I didn’t know what Newt was planning to tell me, but I knew what I wanted to ask him. Were the mercs his? If so, what was the purpose of the attack? Was there a connection with the mayor’s murder? How many people at Blackjack were actually working for Scorsi? Who were they? Would they be any use to me if I needed them?
But once I got to the subject of self-preservation, my mind couldn’t help but kick Judith out of that dark corner and set her right out there in full daylight again.
What kind of game was she playing with me?
Traitors. They’ll sell us all.
The meeting place was two miles outside town. I was supposed to look for a boulder, close to the road, carved with the initials K.S.+R.L. inside a heart. I found it and parked my Electra on a dusty patch of dirt behind a stand of fir.
The heart was lopsided. The carving was weathered and barely readable, left there by some teenager who was now either old or dead. Depressing. I hate reminders of mortality— anyone’s.
A shiny new silver floater was tucked just beyond the boulder. A narrow trail led into the trees.
I found Newt Scorsi in a clearing, waiting under a rocky outcrop. He was slumped on a log gnawing at an enormous sandwich that seemed to be made of an entire sourdough loaf. He sat up straighter and mumbled something that might have been a greeting, might have been “You’re late.” Hard to tell through the mouthful of bread.
He was no more than five feet six, gut-heavy with spindly arms and legs, his dust-brown and black hair cropped to half-inch bristle on his big head, the head balanced on a scrawny neck. He squinted at me and frowned, trying, I thought, to look shrewd and tough, succeeding only in looking hostile. Maybe he was socially inept, or maybe he didn’t trust mercs.
Gran once told me, “Never trust a suspicious man.” What about a suspicious woman? I’d asked. “Women,” she said, “have more reasons for it.”
I nodded back to him, returning the frown, meeting him eye to eye. Okay, Newt, I was saying with a look, you don’t scare me. So back off. He shifted his gaze.

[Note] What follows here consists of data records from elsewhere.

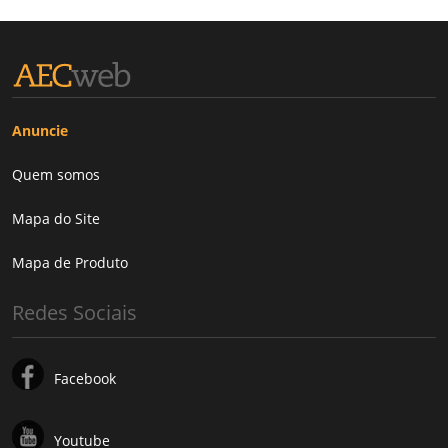
Anuncie
Quem somos
Mapa do Site
Mapa de Produto
Redes Sociais
Facebook
Youtube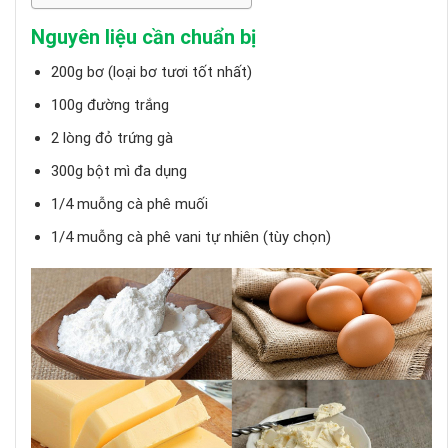
Nguyên liệu cần chuẩn bị
200g bơ (loại bơ tươi tốt nhất)
100g đường trắng
2 lòng đỏ trứng gà
300g bột mì đa dụng
1/4 muỗng cà phê muối
1/4 muỗng cà phê vani tự nhiên (tùy chọn)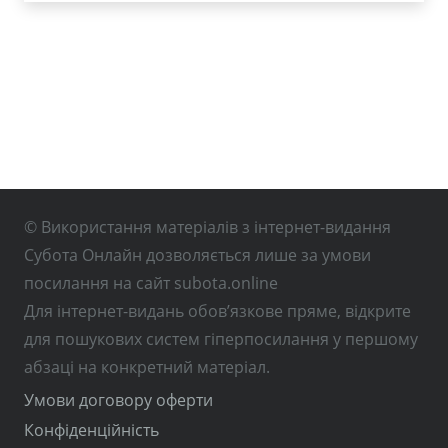
© Використання матеріалів з інтернет-видання
Субота Онлайн дозволяється лише за умови
посилання на сайт subota.online
Для інтернет-видань обов’язкове пряме, відкрите
для пошукових систем гіперпосилання у першому
абзаці на конкретний матеріал.
Умови договору оферти
Конфіденційність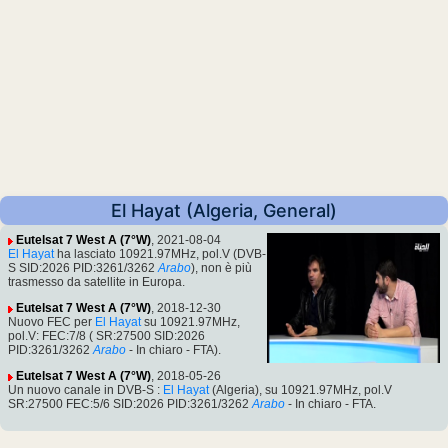
El Hayat (Algeria, General)
Eutelsat 7 West A (7°W)
, 2021-08-04
El Hayat
ha lasciato 10921.97MHz, pol.V (DVB-
S SID:2026 PID:3261/3262
Arabo
), non è più
trasmesso da satellite in Europa.
Eutelsat 7 West A (7°W)
, 2018-12-30
Nuovo FEC per
El Hayat
su 10921.97MHz,
pol.V: FEC:7/8 ( SR:27500 SID:2026
PID:3261/3262
Arabo
- In chiaro - FTA).
Eutelsat 7 West A (7°W)
, 2018-05-26
Un nuovo canale in DVB-S :
El Hayat
(Algeria), su 10921.97MHz, pol.V
SR:27500 FEC:5/6 SID:2026 PID:3261/3262
Arabo
- In chiaro - FTA.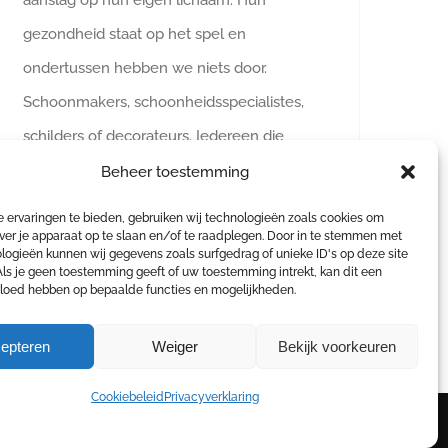
aanslag op hun eigen lichaam. Hun
gezondheid staat op het spel en
ondertussen hebben we niets door.
Schoonmakers, schoonheidsspecialistes,
schilders of decorateurs. Iedereen die
Beheer toestemming
 ervaringen te bieden, gebruiken wij technologieën zoals cookies om
ver je apparaat op te slaan en/of te raadplegen. Door in te stemmen met
logieën kunnen wij gegevens zoals surfgedrag of unieke ID's op deze site
Als je geen toestemming geeft of uw toestemming intrekt, kan dit een
vloed hebben op bepaalde functies en mogelijkheden.
epteren
Weiger
Bekijk voorkeuren
Cookiebeleid
Privacyverklaring
e
|
Cookiebeleid
|
Privacyverklaring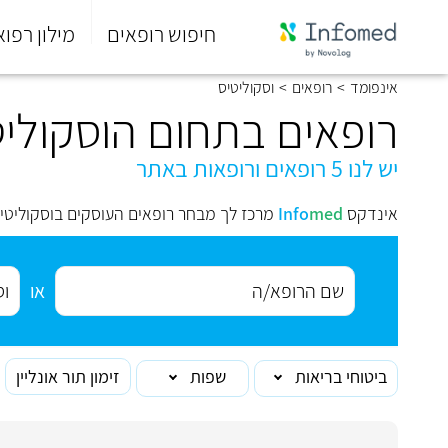
חיפוש רופאים
מילון רפוא
סוף
אינפומד
>
רופאים
>
וסקוליטיס
התפריט
הראשי.
רופאים בתחום הוסקוליט
יש לנו 5 רופאים ורופאות באתר
אינדקס
med
Info
מרכז לך מבחר רופאים העוסקים בוסקוליטי
או
ביטוחי בריאות
שפות
זימון תור אונליין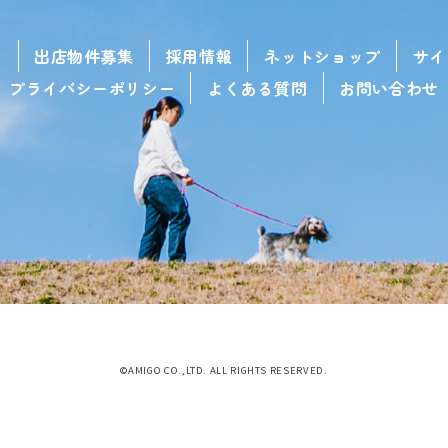
せ
出店物件募集
採用情報
ネットショップ
サイ
プライバシーポリシー
よくある質問
お問い合わせ
©AMIGO CO.,LTD. ALL RIGHTS RESERVED.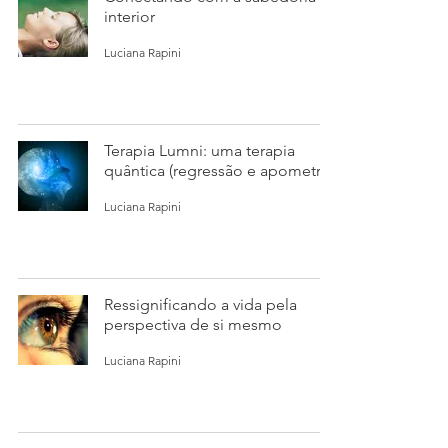
interior
Luciana Rapini
Terapia Lumni: uma terapia
quântica (regressão e apometria)
Luciana Rapini
Ressignificando a vida pela
perspectiva de si mesmo
Luciana Rapini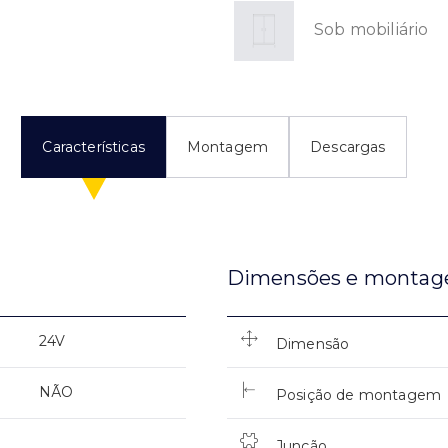
Sob mobiliário
Características
Montagem
Descargas
Dimensões e monta
24V
Dimensão
NÃO
Posição de montagem
Junção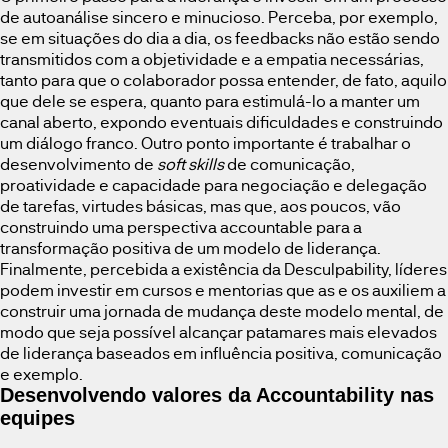
de autoanálise sincero e minucioso. Perceba, por exemplo,
se em situações do dia a dia, os feedbacks não estão sendo
transmitidos com a objetividade e a empatia necessárias,
tanto para que o colaborador possa entender, de fato, aquilo
que dele se espera, quanto para estimulá-lo a manter um
canal aberto, expondo eventuais dificuldades e construindo
um diálogo franco. Outro ponto importante é trabalhar o
desenvolvimento de
soft skills
de comunicação,
proatividade e capacidade para negociação e delegação
de tarefas, virtudes básicas, mas que, aos poucos, vão
construindo uma perspectiva accountable para a
transformação positiva de um modelo de liderança.
Finalmente, percebida a existência da Desculpability, líderes
podem investir em cursos e mentorias que as e os auxiliem a
construir uma jornada de mudança deste modelo mental, de
modo que seja possível alcançar patamares mais elevados
de liderança baseados em influência positiva, comunicação
e exemplo.
Desenvolvendo valores da Accountability nas
equipes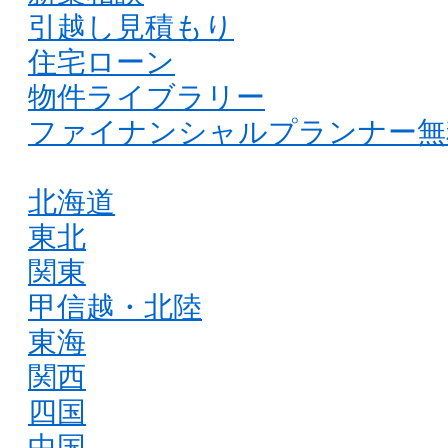
引越し見積もり
住宅ローン
物件ライブラリー
ファイナンシャルプランナー無
北海道
東北
関東
甲信越・北陸
東海
関西
四国
中国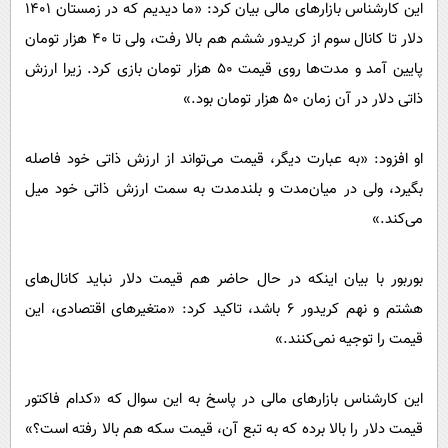
این کارشناس بازار‌های مالی بیان کرد: «ما دیدیم که در زمستان ۱۴۰۱
دلار تا کانال سوم از کریدور ششم هم بالا رفت، ولی تا ۴۰ هزار تومان
پایین آمد و مدت‌ها روی قیمت ۵۰ هزار تومان بازی کرد. زیرا ارزش
ذاتی دلار در آن زمان ۵۰ هزار تومان بود.»
او افزود: «به عبارت دیگر، قیمت می‌تواند از ارزش ذاتی خود فاصله
بگیرد، ولی در میان‌مدت و بلندمدت به سمت ارزش ذاتی خود میل
می‌کند.»
بوربور با بیان اینکه در حال حاضر هم قیمت دلار نباید کانال‌های
هشتم و نهم کریدور ۶ باشد، تاکید کرد: «متغیر‌های اقتصادی، این
قیمت را توجیه نمی‌کنند.»
این کارشناس بازار‌های مالی در پاسخ به این سوال که «کدام فاکتور
قیمت دلار را بالا برده که به تبع آن، قیمت سکه هم بالا رفته است؟»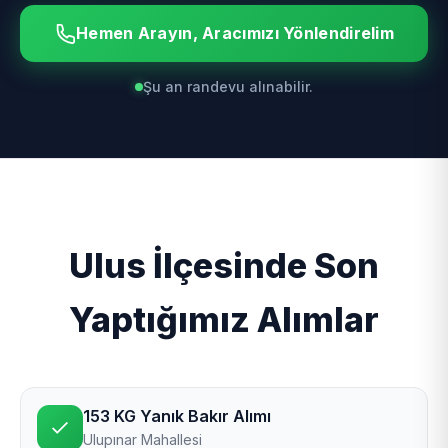
Hemen Arayın, Aracımızı Yönlendirelim
Şu an randevu alınabilir.
Ulus İlçesinde Son
Yaptığımız Alımlar
153 KG Yanık Bakır Alımı
Ulupınar Mahallesi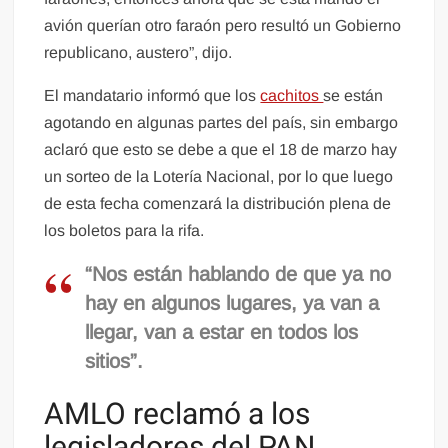
avión querían otro faraón pero resultó un Gobierno
republicano, austero”, dijo.
El mandatario informó que los
cachitos
se están
agotando en algunas partes del país, sin embargo
aclaró que esto se debe a que el 18 de marzo hay
un sorteo de la Lotería Nacional, por lo que luego
de esta fecha comenzará la distribución plena de
los boletos para la rifa.
“Nos están hablando de que ya no
hay en algunos lugares, ya van a
llegar, van a estar en todos los
sitios”.
AMLO reclamó a los
legisladores del PAN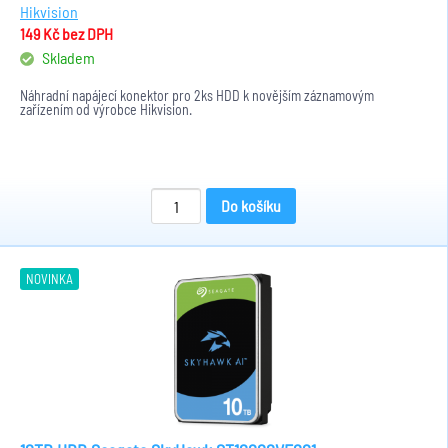
Hikvision
149 Kč
bez DPH
Skladem
Náhradní napájecí konektor pro 2ks HDD k novějším záznamovým
zařízením od výrobce Hikvision.
Do košíku
NOVINKA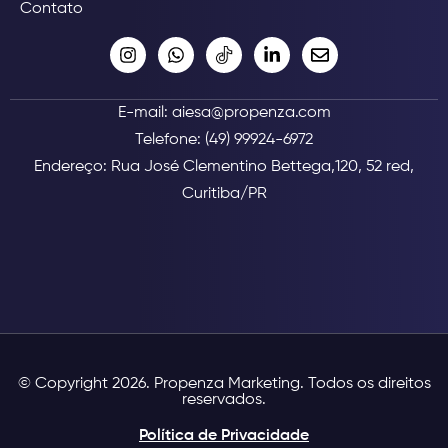
Contato
E-mail: aiesa@propenza.com
Telefone: (49) 99924-6972
Endereço: Rua José Clementino Bettega,120, 52 red,
Curitiba/PR
© Copyright 2026. Propenza Marketing. Todos os direitos
reservados.
Política de Privacidade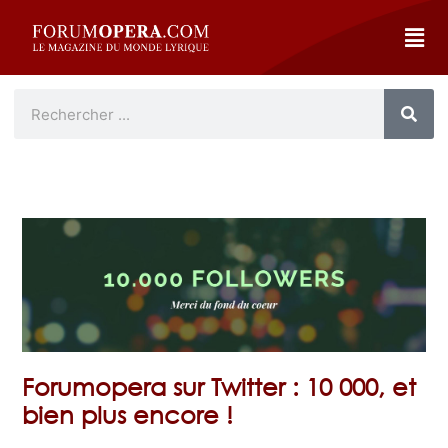
Forumopera sur Twitter : 10 000, et
bien plus encore !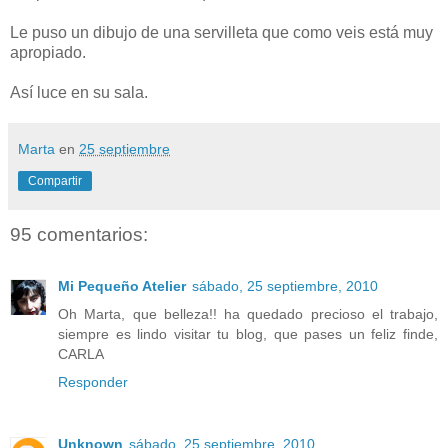
Le puso un dibujo de una servilleta que como veis está muy
apropiado.
Así luce en su sala.
Marta
en
25 septiembre
Compartir
95 comentarios:
Mi Pequeño Atelier
sábado, 25 septiembre, 2010
Oh Marta, que belleza!! ha quedado precioso el trabajo,
siempre es lindo visitar tu blog, que pases un feliz finde,
CARLA
Responder
Unknown
sábado, 25 septiembre, 2010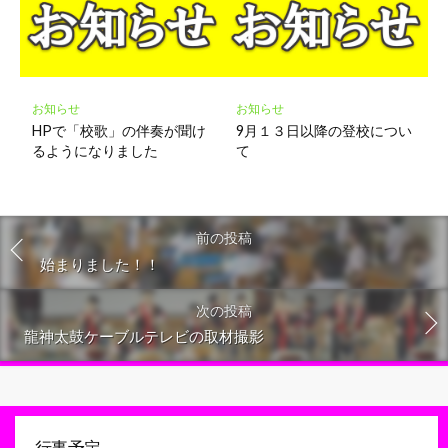
お知らせ
お知らせ
HPで「校歌」の伴奏が聞け
9月１３日以降の登校につい
るようになりました
て
前の投稿
始まりました！！
次の投稿
龍神太鼓ケーブルテレビの取材撮影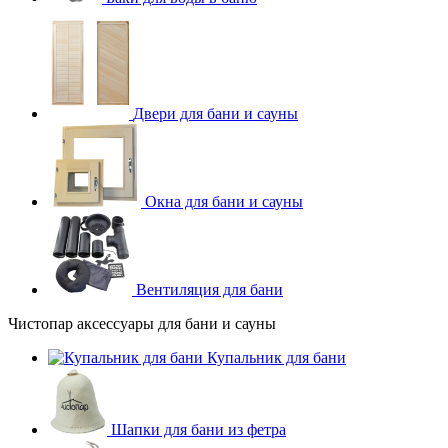
Двери для бани и сауны
Окна для бани и сауны
Вентиляция для бани
Чистопар аксессуары для бани и сауны
Купальник для бани
Шапки для бани из фетра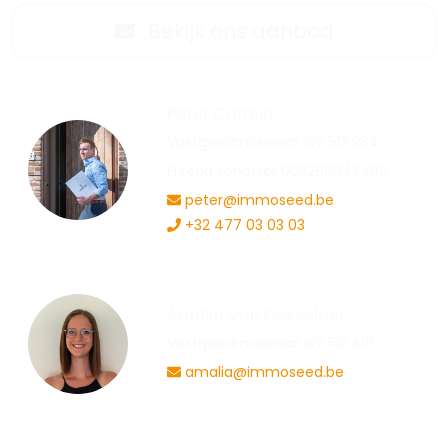
Bekijk ons aanbod
Peter Carrein
Vastgoedmakelaar BIV 512.984
Erkend schatter 005286043490
peter@immoseed.be
+32 477 03 03 03
Amalia Van Dosselaer
Vastgoedmakelaar BIV 512.416
amalia@immoseed.be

That was almost too easy.
“Are you sure no Colemans followed you?” he asked the trees behind me. “Blow your cover in the first week or however long you’ve been there— how long have you been there?” He took another large bite of his sandwich, jumped to his big feet and paced around the clearing. A string of pink meat dangled from his lip as he chewed.
“Two days now. Why are you so worried? If I blow my cover I’m the one in trouble— you don’t have any cover to blow.”